[BRIEF]: Report how many lines below contain the word "lists". Give only the number.

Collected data

- - -

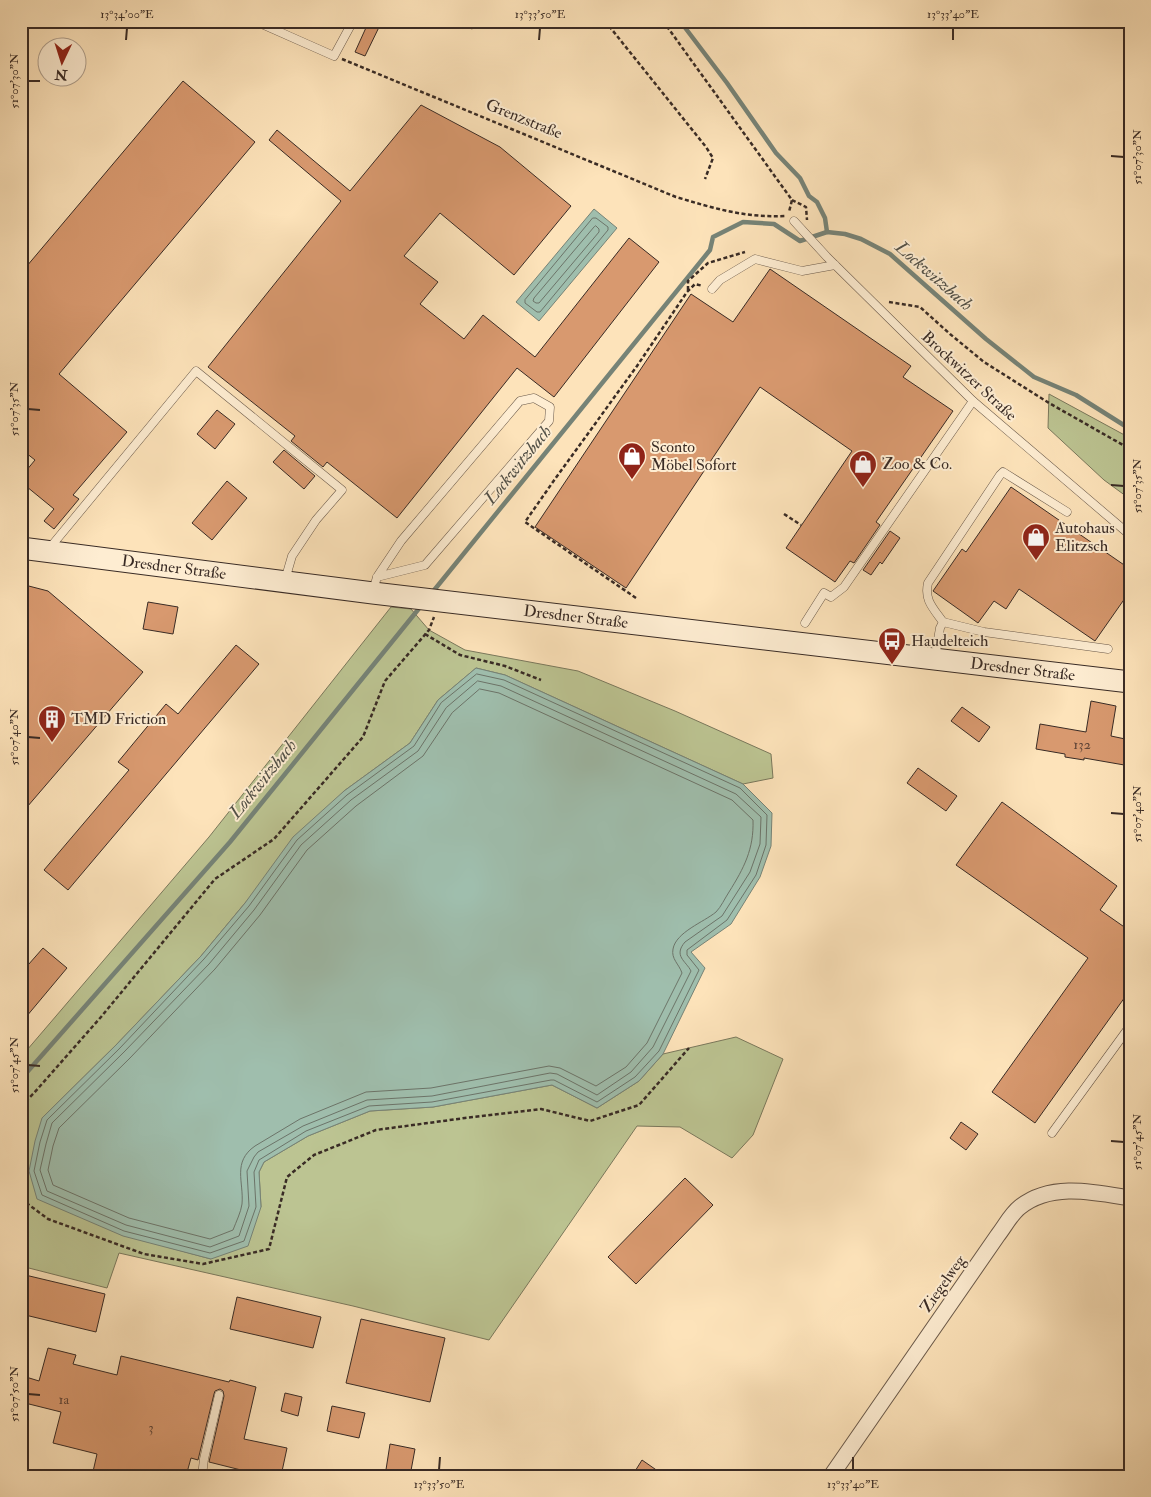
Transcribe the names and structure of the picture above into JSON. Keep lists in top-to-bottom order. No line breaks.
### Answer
{"streets":{"main road":["Dresdner Straße"],"street":["Ziegelweg"],"lane":["Brockwitzer Straße"],"path":["Grenzstraße"]},"crossings":[["Grenzstraße","Brockwitzer Straße"]],"water":["Lockwitzbach"],"places":{"shop":["Sconto Möbel Sofort","Zoo & Co.","Autohaus Elitzsch"],"bus stop":["Haudelteich"],"building":["TMD Friction"]},"house_numbers":["132","1a","3"],"north":"bottom","coordinates":["13°34'00\"E","13°33'50\"E","13°33'40\"E","51°07'30\"N","51°07'35\"N","51°07'40\"N","51°07'45\"N","51°07'50\"N"]}
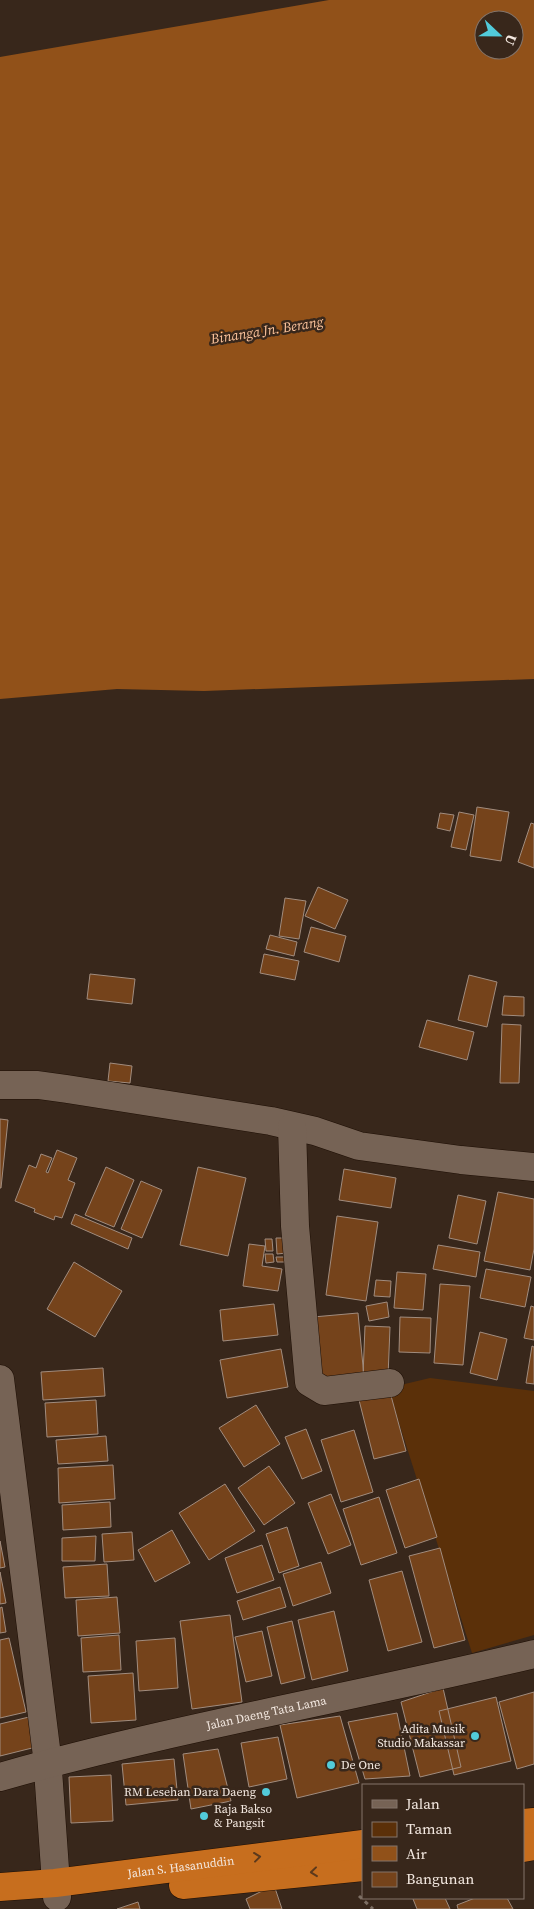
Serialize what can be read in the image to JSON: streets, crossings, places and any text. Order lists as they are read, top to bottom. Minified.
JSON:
{"streets":{"highway":["Jalan S. Hasanuddin"],"street":["Jalan Daeng Tata Lama"]},"water":["Binanga Jn. Berang"],"places":["Adita Musik Studio Makassar","De One","RM Lesehan Dara Daeng","Raja Bakso & Pangsit"],"legend":["Jalan","Taman","Air","Bangunan"],"north":"right"}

- - -

[REPLY]: 2